The medical marijuana applicants submitted reams of information to the state about their facilities, their business plans, their finances and their manufacturing processes. Assistant Health Commissioner Manny Munson-Regala flashed slideshow pictures of the mountains of data and documents each applicant supplied for review by a panel of state officials, patient advocates and medical and public safety experts.

"What I'm showing you here is the stack of applications our panelists had to review. It was a good workout," Munson-Regala said. "Over here is a [three-deep stack of boxes on] a dolly -- that was one panelist returning his files."

The Cottage Grove and Otsego city councils signed off on the manufacturing facilities back in September. LeafLine estimates that its facility will employ 35 people initially, and that building the manufacturing facility and greenhouse will create 100 construction jobs. MinnMed told Otsego city officials it expects to employ about 10 people at its facility initially, ramping up to as many as 100 over the next five years. MinnMed estimates that it will employ six to 15 people at the Otsego facility in the first year, with another three to five workers at each of its four dispensaries.

The Legislature called for eight distribution centers in the state, one per congressional district. But the current map leaves patients in many parts of the state -- including the entire southwest corner and the Arrowhead -- hours away from the nearest dispensary. The state may take another look at the number and location of the retail facilities at a later date.

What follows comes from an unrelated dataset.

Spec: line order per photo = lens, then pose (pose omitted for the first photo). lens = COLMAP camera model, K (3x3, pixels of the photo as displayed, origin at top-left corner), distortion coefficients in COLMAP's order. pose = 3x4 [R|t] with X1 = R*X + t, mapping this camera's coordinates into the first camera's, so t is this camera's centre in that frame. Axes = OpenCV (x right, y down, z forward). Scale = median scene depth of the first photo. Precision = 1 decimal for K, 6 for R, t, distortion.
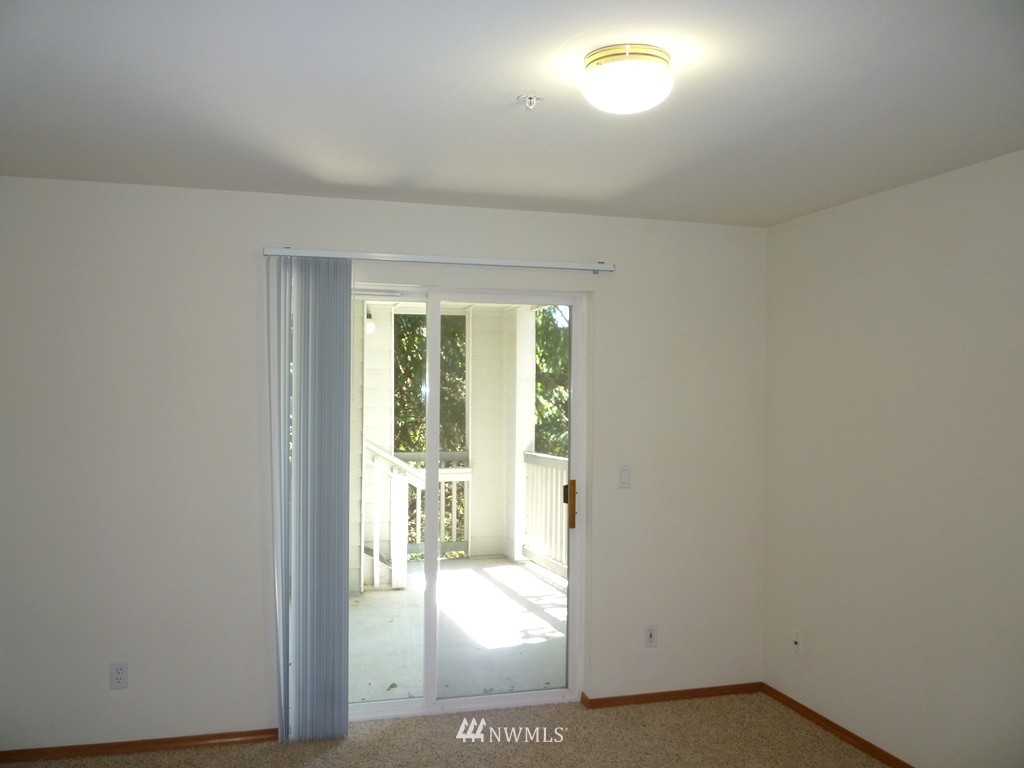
lens RADIAL K [[893.4, 0, 509.4], [0, 893.4, 384.8], [0, 0, 1]] dist [-0.050915, 0.029239]
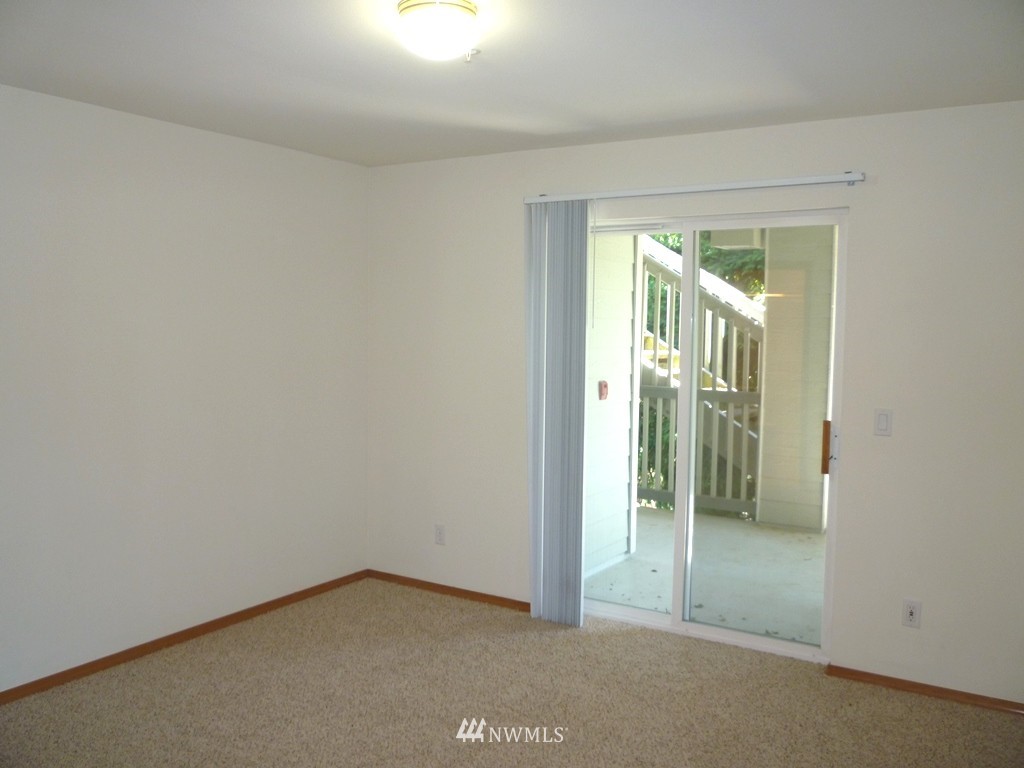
lens RADIAL K [[893.4, 0, 509.5], [0, 893.4, 386.9], [0, 0, 1]] dist [-0.050915, 0.029239]
pose [[0.652769, 0.056338, -0.755459, 0.553743], [0.001343, 0.997143, 0.075521, 0.004821], [0.757556, -0.050312, 0.650828, 0.187867]]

A few Minnesota communities have shied away from the idea of welcoming a marijuana facility to town. Duluth, which spent years locked in legal battles with a local head shop, imposed a temporary moratorium on even debating the issue. Otsego saw not just a chance to advance medical research and help patients, but an economic development opportunity.

"Medical cannabis is a business authorized by State law, and Otsego welcomes MinnMed to the City, as we would any other legal business, to further our economic development goals of creating opportunities for living wage employment and expanding tax base," Otsego Mayor Jessica Stockamp said in a statement.